4. Cannot establish causation- post mortems cannot reval whether increased dopamine cases SZ or whether SZ interferes with dopamine metabolism.
genetic explanation of schizophrenia AO1
AO1: outline genetic explanation of schizophrenia- suggests that some people are born with biological predisposition to SZ.
- universal general prevelance rate of SZ= 1%
- if one parent has SZ risk increases to 6%
- if identical twin has SZ risk imcreases to 48%
- if non identical twin has SZ risk increases to 17%
- there are a number of genes that contribute to susceptibility of SZ: weinberger estimated that number of gene variations linked to SZ was 10, the more of these gene variations a person has, the higher the risk of getting SZ.
- If COMT gene is abnormal it effectively depletes frontal lobes of dopamine which can unleash hallucinations and impair the brains reality check.
genetic explanation of schizophrenia AO2
AO2: evaluate genetic explanation of schizophrenia
- kety et al's copenhagen high risk study: identified 207 offspring of diagnosed schizophrenic mothers and 104 offspring of 'healthy' mothers. children aged between 10 and 18 years at start of study and were matched on age, gender, parental socio-economical status and urban/rural residence. follow up of children conducted when mean age was 42. Results showed that 16% of 'schizophrenic' group has developed SZ compared to 1.9% of control group.--> supports familial link to SZ
-Tienari's finnish addoption study: identified 112 'adopted away' offspring of diagnosed schizophrenic mothers and a matched control group of 135 'adopted away' offspring of mothers who had not been diagnosed with any mental disorder. adoptees were aged between 5-7 at start of study and had all ben separated by their mothers at 4 years old. results found that 7% of experiemntal group developed SZ compared to 1.5% of control group.
psychodynamic approach to schizophrenia AO1
AO1: outline the psychodynamic approach to schizophrenia -
- freud suggested that schizophrenia is an infantile state of being brought about by a desire to escape the harsh realities of an uncaring world.
- he said that cold , hostile parenting can play a big role in development of SZ: the harsh reality of a difficult life creates a desire to escape the conscious awareness of these difficult issues.
- regression into a childlike pre-ego state is used as a coping mechanism. primary narcisism ( early oral stage of development before ego has separated itself from id) is a stage where reality ceases to exist and id rules.

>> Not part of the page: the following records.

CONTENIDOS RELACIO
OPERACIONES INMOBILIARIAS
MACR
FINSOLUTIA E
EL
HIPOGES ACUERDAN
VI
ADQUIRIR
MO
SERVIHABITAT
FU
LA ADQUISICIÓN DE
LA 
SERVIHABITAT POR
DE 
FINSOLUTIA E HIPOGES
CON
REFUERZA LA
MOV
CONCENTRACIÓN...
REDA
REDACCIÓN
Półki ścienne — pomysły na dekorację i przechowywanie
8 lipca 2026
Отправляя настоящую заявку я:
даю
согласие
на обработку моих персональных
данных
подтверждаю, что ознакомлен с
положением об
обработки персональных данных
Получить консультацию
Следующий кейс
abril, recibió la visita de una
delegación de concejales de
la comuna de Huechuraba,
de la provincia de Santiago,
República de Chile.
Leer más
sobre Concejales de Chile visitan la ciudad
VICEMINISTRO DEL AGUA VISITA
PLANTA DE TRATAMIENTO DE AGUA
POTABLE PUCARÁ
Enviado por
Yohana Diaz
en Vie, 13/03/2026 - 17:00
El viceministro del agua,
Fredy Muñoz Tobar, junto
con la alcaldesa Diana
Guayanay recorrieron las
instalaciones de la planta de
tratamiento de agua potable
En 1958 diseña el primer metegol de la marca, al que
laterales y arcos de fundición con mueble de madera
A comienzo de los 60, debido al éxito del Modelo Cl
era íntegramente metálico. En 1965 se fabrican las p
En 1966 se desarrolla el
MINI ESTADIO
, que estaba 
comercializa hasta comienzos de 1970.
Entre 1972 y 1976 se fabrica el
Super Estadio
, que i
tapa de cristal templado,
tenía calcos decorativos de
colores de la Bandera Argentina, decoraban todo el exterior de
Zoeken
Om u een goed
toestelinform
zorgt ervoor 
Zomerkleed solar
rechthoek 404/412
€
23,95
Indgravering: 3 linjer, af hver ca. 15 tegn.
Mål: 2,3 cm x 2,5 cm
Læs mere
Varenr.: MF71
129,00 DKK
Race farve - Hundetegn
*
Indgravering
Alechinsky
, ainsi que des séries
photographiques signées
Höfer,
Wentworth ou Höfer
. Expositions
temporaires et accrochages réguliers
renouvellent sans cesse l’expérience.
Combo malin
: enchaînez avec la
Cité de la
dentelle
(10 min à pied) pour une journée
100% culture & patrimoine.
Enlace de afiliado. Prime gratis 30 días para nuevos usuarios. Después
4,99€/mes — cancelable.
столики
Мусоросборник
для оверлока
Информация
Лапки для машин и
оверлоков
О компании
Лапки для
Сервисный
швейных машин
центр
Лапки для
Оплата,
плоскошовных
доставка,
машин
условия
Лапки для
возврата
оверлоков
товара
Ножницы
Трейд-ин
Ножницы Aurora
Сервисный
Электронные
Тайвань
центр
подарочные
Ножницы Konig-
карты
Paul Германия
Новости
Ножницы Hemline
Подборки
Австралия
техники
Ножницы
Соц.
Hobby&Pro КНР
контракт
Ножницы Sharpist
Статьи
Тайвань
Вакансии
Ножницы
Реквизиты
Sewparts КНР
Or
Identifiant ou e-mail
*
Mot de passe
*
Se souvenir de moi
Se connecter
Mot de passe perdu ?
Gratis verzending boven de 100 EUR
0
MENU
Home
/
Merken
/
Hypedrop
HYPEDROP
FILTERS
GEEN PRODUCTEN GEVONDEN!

- symptoms of SZ related to particualr parts of regression : neologisms, echolalia and echopraxia all childlike acts brought on by infantile state, delusions of grandeur represent selfish personality of pre-ego (id), halluciantions = ego trying to regain control over psyche
psychodynamic approach to schizophrenia AO2
AO2 : evaulate the psychodynamic approach to schizophrenia
- oltmanns et al found that parents with schizophreic offspring do behave differently to other parents, especially around disturbed offspring.
- vaughen and leff looked at relapse rates of schizophrenics who retured to family home. higher relapse rates were found in homes with high expressed emotion (51%) than homes with lower expressed emotion(13%).
cognitive approach to schizophrenia AO1
AO1: outline the cognitive approach to schizophrenia
suggests that thought diusturbances are cause of SZ
Role of attention: frith's attention deficit theory says that most normal people are able to focus attention selectively and filter out irrelevant information, where as schizophrenics are unable to do this and therefore interpret irrelevant information as more significant and important than it actually is.
Attentional bias: Bentall suggests that scizophrenics are biased towards paying attention to threatening and emotional stimuni
cognitive approach to schizophrenia AO2
AO2: evaluate the cognitive approach to schizophrenia
harvey and keefe found that diminished cognitive ability is a core feature of SZ. severely impaired performance on cognitive tests ( two standard deviation below the mean of healthy controls) in several cognitive domains is strong evidence for the importance of cognitive impairment in the disorder.